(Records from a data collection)

-*-*-

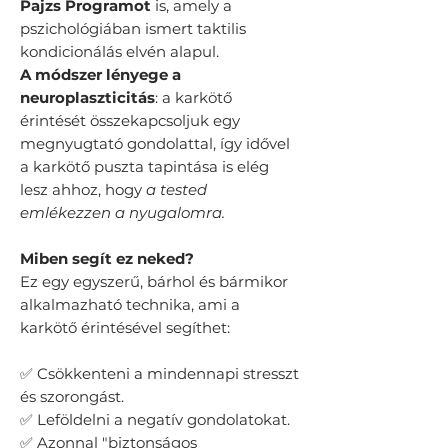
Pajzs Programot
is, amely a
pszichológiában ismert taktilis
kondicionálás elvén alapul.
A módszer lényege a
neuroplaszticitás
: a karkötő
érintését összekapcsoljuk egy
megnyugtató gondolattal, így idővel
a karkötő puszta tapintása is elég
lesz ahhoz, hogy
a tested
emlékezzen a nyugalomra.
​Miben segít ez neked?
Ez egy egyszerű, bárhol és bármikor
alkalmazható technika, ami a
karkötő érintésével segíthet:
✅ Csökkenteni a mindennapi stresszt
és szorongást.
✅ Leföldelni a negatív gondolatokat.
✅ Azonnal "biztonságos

-*-*-

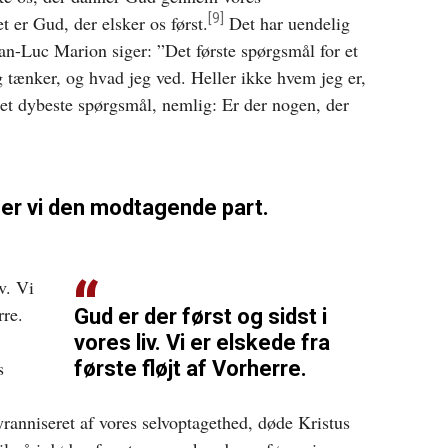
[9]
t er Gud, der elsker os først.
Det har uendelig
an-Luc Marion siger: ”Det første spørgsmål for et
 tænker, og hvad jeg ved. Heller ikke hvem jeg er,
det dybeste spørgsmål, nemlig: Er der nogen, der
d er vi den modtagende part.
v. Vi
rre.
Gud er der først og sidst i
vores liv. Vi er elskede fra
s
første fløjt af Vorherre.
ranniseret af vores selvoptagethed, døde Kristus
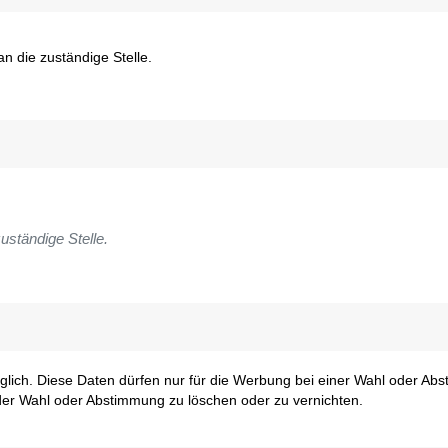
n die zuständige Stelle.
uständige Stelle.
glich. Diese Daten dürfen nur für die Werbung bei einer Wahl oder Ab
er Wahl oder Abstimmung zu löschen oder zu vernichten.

-*-*-

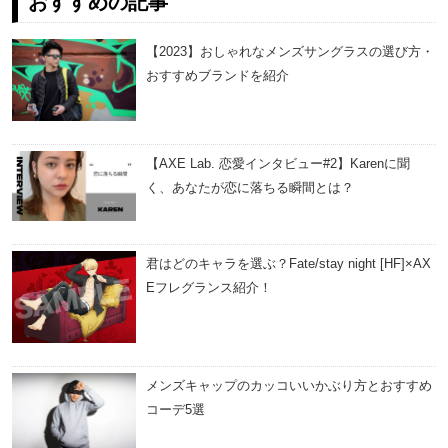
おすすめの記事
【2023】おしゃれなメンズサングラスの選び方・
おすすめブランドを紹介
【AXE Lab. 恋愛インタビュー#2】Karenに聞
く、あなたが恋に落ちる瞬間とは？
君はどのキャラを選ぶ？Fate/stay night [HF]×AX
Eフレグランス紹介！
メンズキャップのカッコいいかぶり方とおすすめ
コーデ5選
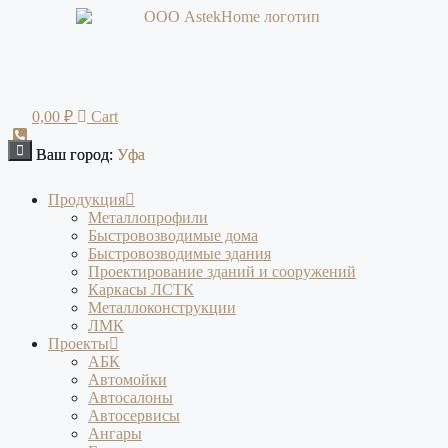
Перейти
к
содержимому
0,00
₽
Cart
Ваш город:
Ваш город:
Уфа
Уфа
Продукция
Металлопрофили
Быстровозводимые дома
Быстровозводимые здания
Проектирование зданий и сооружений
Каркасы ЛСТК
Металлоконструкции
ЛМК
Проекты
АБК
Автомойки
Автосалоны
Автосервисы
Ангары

-*-*-

* **What the task requires**
Set the pictures aside and reproduce exactly the lines above, from the line holding "første fløjt af Vorherre." through the line holding "er Wahl oder Abstimmung", both included, with nothing else.

* **Result of this exercise**
første fløjt af Vorherre.
ranniseret af vores selvoptagethed, døde Kristus
n die zuständige Stelle.
uständige Stelle.
glich. Diese Daten dürfen nur für die Werbung bei einer Wahl oder Ab
er Wahl oder Abstimmung zu löschen oder zu vernichten.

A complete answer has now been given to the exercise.